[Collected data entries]
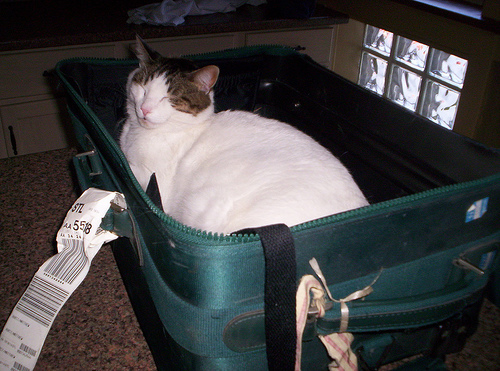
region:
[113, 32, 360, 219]
a fat cat doses in a blue suitcase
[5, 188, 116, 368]
a black and white baggage tag hangs off a blue suitcase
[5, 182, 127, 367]
a claim ticket taped on the handle of a bag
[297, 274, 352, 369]
a faded pink and white ribbon sticks to a suitcase handle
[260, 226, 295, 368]
a dark blue strap dangles outside a valise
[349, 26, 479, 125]
light shines through a small multi-paned window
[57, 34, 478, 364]
a large blue suitcase sits on the floor next to a six paned window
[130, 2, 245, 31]
a white t-shirt laying on a granite counter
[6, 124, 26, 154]
a black handle on a whit wood cabinet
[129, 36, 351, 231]
a fluff white and brown sleeps in a large suitcase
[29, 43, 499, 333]
a cat sleeping in a suitcase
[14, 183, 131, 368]
an airline luggage tag on a suitcase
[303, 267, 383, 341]
a faded yellow ribbon on the suitcase handle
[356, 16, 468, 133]
a glass block window in the room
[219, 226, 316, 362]
a black strap coming out of the suitcase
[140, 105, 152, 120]
a small pink nose on the cat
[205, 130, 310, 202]
all white fur on the sleeping cat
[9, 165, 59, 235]
a granite counter top the suitcase is on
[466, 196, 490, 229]
a tsa sticker on the top of the suitcase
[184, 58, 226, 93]
a small pink hairy ear on the cat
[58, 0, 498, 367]
the cat is in a suitcase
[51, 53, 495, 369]
the suitcase is green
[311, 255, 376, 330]
the suitcase has a ribbon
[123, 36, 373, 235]
the cat is white and brown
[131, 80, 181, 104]
the cat's eyes are closed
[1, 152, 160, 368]
the floor is carpeted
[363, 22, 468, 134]
the wall is made of glass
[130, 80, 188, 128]
the cat is smiling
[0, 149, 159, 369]
the floor is brown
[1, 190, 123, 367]
the luggage has a tag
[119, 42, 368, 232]
brown black and white kitty sitting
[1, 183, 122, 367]
paper luggage tag with black text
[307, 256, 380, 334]
identifier ribbon tied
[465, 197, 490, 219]
blue white small sticker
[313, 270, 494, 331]
dark green luggage handle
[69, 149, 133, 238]
dark green luggage handle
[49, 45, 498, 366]
dark green luggage open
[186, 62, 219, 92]
large pink cat ear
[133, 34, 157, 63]
large pink and brown cat ear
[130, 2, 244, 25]
white piece of cloth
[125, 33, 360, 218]
a cat sleeping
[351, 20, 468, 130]
six glass windows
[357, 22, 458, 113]
very thick windows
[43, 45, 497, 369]
a cat in a suitcase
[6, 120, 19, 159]
a little handle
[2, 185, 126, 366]
a white piece of paper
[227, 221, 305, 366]
a dark blue strap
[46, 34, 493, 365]
suitcase filled with a sleeping cat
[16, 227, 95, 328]
two different bar codes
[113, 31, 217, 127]
a cat with its eyes closed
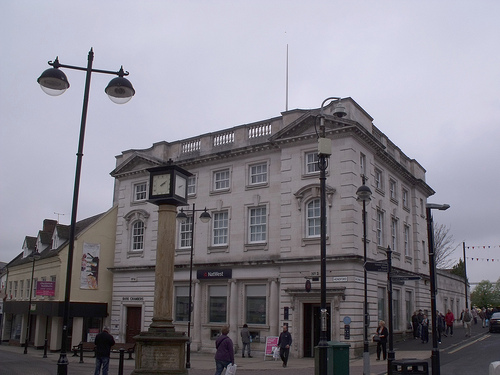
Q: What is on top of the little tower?
A: A clock.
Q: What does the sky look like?
A: Overcast.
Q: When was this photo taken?
A: During the daytime.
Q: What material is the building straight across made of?
A: Stone.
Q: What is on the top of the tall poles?
A: Street lights.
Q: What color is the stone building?
A: White.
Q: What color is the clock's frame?
A: Black.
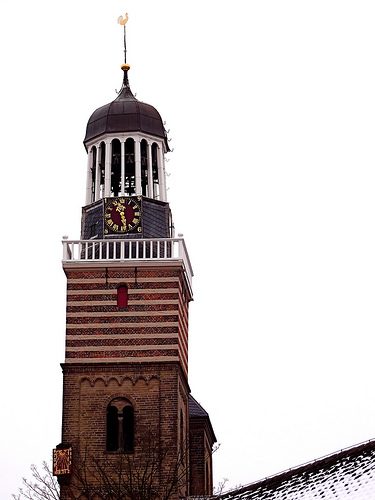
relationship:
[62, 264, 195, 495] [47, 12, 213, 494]
brick on tower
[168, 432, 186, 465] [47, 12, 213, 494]
brick on tower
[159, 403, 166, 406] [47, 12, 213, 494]
brick on tower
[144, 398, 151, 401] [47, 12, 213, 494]
brick on tower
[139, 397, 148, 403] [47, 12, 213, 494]
brick on tower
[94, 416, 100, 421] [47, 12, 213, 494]
brick on tower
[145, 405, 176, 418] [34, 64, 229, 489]
brick on tower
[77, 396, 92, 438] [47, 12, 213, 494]
brick on tower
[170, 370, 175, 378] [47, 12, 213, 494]
brick on tower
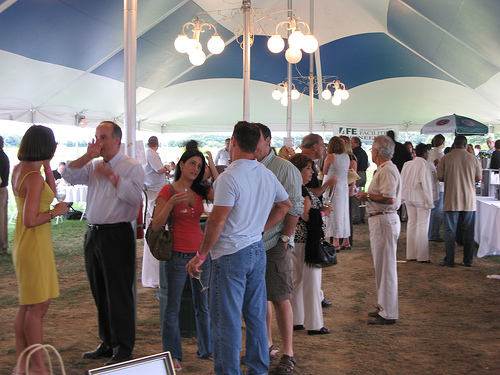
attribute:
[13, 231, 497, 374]
floors — dirty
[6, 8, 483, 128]
tent — large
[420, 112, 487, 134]
umbrella — green, white, red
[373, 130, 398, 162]
hair — gray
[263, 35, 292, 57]
light — large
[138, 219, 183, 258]
purse — brown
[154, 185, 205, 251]
shirt — red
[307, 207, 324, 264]
scarf — black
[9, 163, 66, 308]
dress — yellow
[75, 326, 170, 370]
shoes — black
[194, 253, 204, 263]
wristband — pink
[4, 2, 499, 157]
umbrella — blue, white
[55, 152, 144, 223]
shirt — white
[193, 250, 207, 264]
bracelet — pink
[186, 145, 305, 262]
shirt — red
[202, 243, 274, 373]
jeans — blue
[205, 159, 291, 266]
shirt — white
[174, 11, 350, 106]
fixtures — small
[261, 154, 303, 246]
shirt — green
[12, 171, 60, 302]
sundress — yellow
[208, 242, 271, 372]
jeans — blue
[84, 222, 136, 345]
pants — black, dress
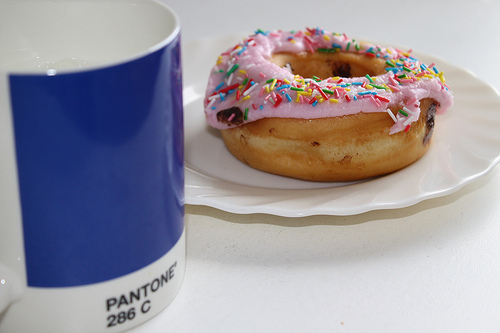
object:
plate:
[180, 52, 500, 219]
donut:
[202, 25, 454, 183]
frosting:
[202, 26, 452, 136]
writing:
[104, 259, 177, 327]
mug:
[0, 0, 188, 333]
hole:
[269, 48, 391, 81]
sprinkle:
[242, 82, 258, 96]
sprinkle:
[285, 93, 292, 101]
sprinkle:
[386, 108, 397, 123]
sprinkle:
[296, 88, 312, 96]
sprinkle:
[244, 107, 249, 120]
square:
[8, 29, 181, 288]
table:
[120, 0, 499, 332]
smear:
[216, 106, 244, 126]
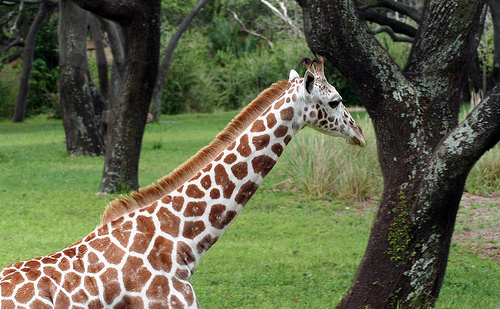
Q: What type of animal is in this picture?
A: Giraffe.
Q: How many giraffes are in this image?
A: One.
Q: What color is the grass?
A: Green.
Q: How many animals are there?
A: One.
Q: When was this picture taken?
A: Daytime.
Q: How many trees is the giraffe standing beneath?
A: One.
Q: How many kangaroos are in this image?
A: Zero.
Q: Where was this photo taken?
A: In a zoo.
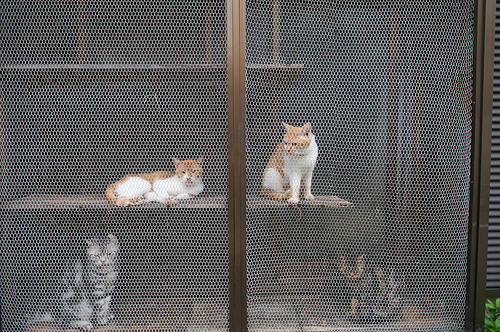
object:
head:
[282, 121, 312, 153]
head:
[338, 252, 365, 278]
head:
[172, 155, 204, 181]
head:
[84, 235, 120, 265]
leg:
[116, 188, 143, 206]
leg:
[287, 175, 302, 203]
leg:
[288, 171, 302, 197]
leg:
[98, 284, 115, 315]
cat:
[104, 156, 205, 207]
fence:
[296, 46, 465, 122]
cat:
[11, 233, 123, 331]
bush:
[482, 299, 499, 332]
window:
[0, 69, 230, 155]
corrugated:
[485, 167, 498, 289]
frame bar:
[226, 57, 248, 332]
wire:
[264, 273, 429, 303]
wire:
[412, 200, 456, 211]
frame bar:
[464, 160, 489, 331]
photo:
[0, 0, 499, 332]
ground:
[255, 324, 350, 331]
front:
[287, 198, 300, 204]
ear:
[302, 122, 312, 131]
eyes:
[292, 143, 297, 146]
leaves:
[485, 318, 495, 332]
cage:
[0, 0, 500, 331]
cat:
[260, 121, 319, 205]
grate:
[60, 116, 105, 135]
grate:
[15, 50, 103, 82]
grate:
[2, 210, 59, 262]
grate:
[373, 208, 473, 249]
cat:
[338, 254, 407, 325]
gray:
[67, 321, 88, 332]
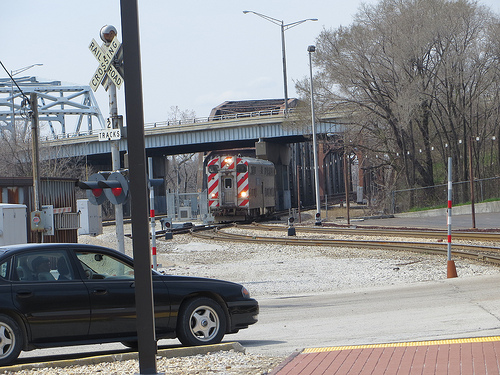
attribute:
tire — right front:
[175, 291, 229, 348]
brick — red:
[296, 350, 498, 374]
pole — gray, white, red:
[433, 158, 460, 280]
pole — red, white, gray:
[138, 157, 167, 281]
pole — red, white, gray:
[295, 42, 332, 226]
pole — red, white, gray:
[19, 94, 52, 251]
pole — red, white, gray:
[102, 100, 131, 280]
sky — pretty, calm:
[2, 0, 497, 135]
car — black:
[2, 227, 274, 369]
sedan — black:
[14, 248, 274, 337]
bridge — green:
[2, 71, 383, 163]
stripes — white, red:
[202, 158, 225, 206]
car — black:
[3, 243, 267, 369]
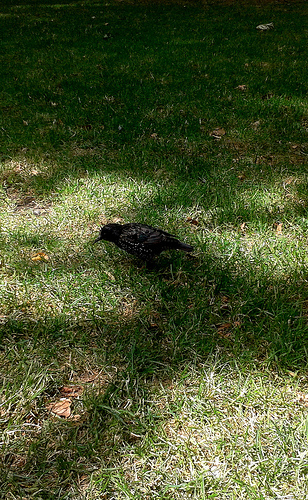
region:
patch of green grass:
[120, 75, 190, 134]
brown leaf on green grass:
[44, 393, 81, 422]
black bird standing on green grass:
[83, 217, 203, 273]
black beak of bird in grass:
[86, 236, 104, 246]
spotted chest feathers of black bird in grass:
[118, 236, 153, 256]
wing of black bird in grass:
[124, 224, 171, 248]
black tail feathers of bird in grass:
[173, 237, 195, 255]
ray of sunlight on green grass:
[143, 373, 287, 494]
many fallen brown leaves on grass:
[214, 49, 297, 161]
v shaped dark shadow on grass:
[2, 302, 188, 490]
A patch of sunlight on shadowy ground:
[113, 357, 303, 499]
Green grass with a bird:
[11, 15, 304, 480]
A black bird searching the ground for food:
[87, 220, 197, 270]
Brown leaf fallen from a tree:
[44, 382, 86, 424]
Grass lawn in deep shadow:
[5, 4, 304, 70]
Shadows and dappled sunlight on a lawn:
[4, 119, 297, 494]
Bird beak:
[91, 233, 105, 249]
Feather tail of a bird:
[166, 233, 196, 252]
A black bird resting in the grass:
[85, 214, 200, 279]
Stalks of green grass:
[189, 351, 297, 399]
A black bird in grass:
[97, 212, 178, 267]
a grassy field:
[8, 7, 297, 497]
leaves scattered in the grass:
[65, 25, 289, 218]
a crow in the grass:
[86, 205, 201, 294]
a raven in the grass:
[83, 212, 193, 276]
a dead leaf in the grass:
[244, 22, 277, 42]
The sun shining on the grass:
[5, 167, 305, 490]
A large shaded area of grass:
[3, 17, 304, 181]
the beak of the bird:
[88, 236, 103, 246]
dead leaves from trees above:
[5, 12, 306, 493]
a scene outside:
[3, 2, 305, 494]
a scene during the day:
[4, 3, 304, 495]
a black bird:
[84, 208, 231, 282]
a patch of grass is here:
[7, 37, 300, 494]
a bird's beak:
[75, 217, 99, 250]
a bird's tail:
[165, 224, 204, 268]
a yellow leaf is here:
[22, 236, 67, 269]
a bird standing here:
[79, 211, 204, 278]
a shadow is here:
[0, 0, 303, 214]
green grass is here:
[3, 219, 304, 495]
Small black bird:
[72, 216, 197, 275]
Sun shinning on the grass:
[8, 157, 122, 242]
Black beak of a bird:
[85, 232, 108, 248]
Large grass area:
[26, 99, 277, 200]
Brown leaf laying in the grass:
[39, 388, 91, 433]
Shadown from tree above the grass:
[83, 271, 300, 387]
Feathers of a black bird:
[117, 221, 179, 261]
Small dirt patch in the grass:
[5, 182, 60, 226]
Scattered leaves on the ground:
[170, 64, 291, 182]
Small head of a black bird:
[82, 220, 129, 247]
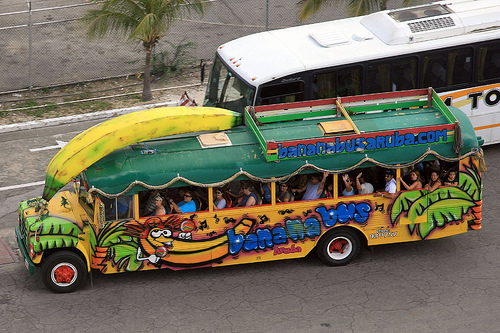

# [Instructions for the task]
Gather every line in the items above that contains the string "patch", matching case exactly.

# [The answer]
patch of green grass:
A patch of sunlight on shadowy ground:
a patch of grass is here:
Small dirt patch in the grass:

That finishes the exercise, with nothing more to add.